Лжец употребляет привычные обозначения, слова для того, чтобы представить несуществующее как то, что существует ‹…› Он злоупотребляет укоренившейся конвенцией, производя произвольные подмены или даже вкладывая в слова противоположный смысл
(Nietzsche, 1984a, 1019).Тем самым Ницше отвергает онтологическое понимание истины и прокладывает дорогу теории консенсуса.

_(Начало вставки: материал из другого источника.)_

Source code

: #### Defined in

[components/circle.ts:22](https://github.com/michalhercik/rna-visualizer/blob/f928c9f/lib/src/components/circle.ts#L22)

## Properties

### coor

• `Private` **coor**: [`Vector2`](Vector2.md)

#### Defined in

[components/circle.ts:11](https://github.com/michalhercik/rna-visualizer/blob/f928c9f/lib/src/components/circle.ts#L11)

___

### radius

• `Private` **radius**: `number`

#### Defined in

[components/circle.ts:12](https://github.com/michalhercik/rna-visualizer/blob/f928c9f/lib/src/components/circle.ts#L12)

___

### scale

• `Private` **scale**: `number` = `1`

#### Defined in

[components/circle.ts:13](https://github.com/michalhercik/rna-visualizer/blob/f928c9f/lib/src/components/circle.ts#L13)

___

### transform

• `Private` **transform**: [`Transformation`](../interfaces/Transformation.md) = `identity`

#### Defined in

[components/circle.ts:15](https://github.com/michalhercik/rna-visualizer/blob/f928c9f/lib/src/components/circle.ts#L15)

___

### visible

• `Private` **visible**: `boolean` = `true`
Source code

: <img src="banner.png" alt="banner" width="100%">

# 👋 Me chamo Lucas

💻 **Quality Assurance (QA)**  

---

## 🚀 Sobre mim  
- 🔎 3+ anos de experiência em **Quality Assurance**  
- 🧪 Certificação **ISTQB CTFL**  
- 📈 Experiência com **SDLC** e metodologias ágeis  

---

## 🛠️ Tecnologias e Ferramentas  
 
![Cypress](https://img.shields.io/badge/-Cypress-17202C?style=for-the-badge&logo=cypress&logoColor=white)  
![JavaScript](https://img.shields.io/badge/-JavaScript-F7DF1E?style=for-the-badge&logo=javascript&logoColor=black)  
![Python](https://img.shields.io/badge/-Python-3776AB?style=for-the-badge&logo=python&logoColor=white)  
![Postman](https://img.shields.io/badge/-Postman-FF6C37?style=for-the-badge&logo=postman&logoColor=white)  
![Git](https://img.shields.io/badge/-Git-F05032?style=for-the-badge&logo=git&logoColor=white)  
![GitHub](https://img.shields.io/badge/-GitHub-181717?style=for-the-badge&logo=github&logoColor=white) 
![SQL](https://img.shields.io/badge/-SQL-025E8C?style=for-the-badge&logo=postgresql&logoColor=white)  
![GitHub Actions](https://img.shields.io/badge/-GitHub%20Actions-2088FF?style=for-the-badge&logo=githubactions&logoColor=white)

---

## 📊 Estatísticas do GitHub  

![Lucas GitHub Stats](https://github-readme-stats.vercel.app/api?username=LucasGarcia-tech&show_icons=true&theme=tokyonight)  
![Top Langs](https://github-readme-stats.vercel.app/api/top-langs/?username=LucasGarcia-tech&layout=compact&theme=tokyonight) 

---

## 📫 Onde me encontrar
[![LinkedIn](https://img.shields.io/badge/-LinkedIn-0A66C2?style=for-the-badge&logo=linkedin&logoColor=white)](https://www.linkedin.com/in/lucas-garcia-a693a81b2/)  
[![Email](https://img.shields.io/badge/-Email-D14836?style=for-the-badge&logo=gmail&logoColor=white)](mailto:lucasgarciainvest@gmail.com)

Традиция Ницше важна для трех русских драм не в меньшей степени, чем традиция Августина. Все они исходят из предположения, что официальное слово ориентировано на обман, что речь представителей государства принципиально лжива и что каждый, кто участвует в формировании официального дискурса, должен овладеть правилами лживой речи – тогда он становится «человеком с умом», politicus
. Таков Павел Гулячкин в «Мандате»; несмотря на то что он терпит поражение, он все же представляет именно тип человека политического, или, в русской транскрипции, самозванца и узурпатора. Во всех драмах правила дискурса задает чиновничье государство, и они таковы, что следование им ведет к нарушению соответствия между словом и предметом, вступая в непримиримое противоречие с представлением о «слове правды», в которое верили старообрядцы. Опыт общения с властью приводит к тому, что грамматоцентрическая вера в тождество слова и вещи оказывается перевернутой с ног на голову: официальное слово начинает отождествляться с ложью.В случае «Ревизора» привлекает внимание еще один аспект понятия «ложь» – ее близость к фикции. Теории лжи, освещающие этот аспект, сосредоточены, как правило, на человеке, неспособном отличить фантазию от реальности и становящемся героем собственных вымыслов. Хаймито фон Додереру принадлежит слово «псевдолог», обозначающее того, кто «сам себя одурманивает» (Doderer, 1970, 277), и понятие «псевдологическое пространство», а Карл Ясперс сравнивает в книге «Об истине» ложь с актерской игрой. Человек, подчинивший себя своим фантазиям, теряет реальную почву под ногами, подменяя ее pseudologia phantastica
(Jaspers, 1947, 562). Другой аспект лжи как фикции освещает Ханна Арендт, рассматривая ложь в политике под именем image-making как «тотальную фикцию» (Arendt, 1972, 83)[384]. Подобно понятию duplex oratio, концепты лживой фантазии и тотальной фикции применимы и к слову поэтическому, которое функционирует именно в качестве отступления от бытовой речи и наличной действительности с ее «истиной». Поэтическая речь также замещает прямое значение (proprium), ставя на его место переносное (improprium). По Вейнриху, различие между ложью и фикцией заключается в том, что последняя, в отличие от первой, маркирована: «Сигналы лживости так же неотъемлемы от литературной лжи, как сигналы иронии от иронии» (Weinrich, 1966, 68). Следует добавить, что поэтическое слово в его двойственности на пересечении прямого и переносного смыслов, proprium и improprium, характеризуется амбивалентностью, не поддается прикреплению к одному сигнификату. В этом состоит его отличие от лжи, которая искажает истинный сигнификат таким образом, что он исчезает из поля зрения. В случае лжи лживый знак выдает себя за истинный, ложь симулирует правду.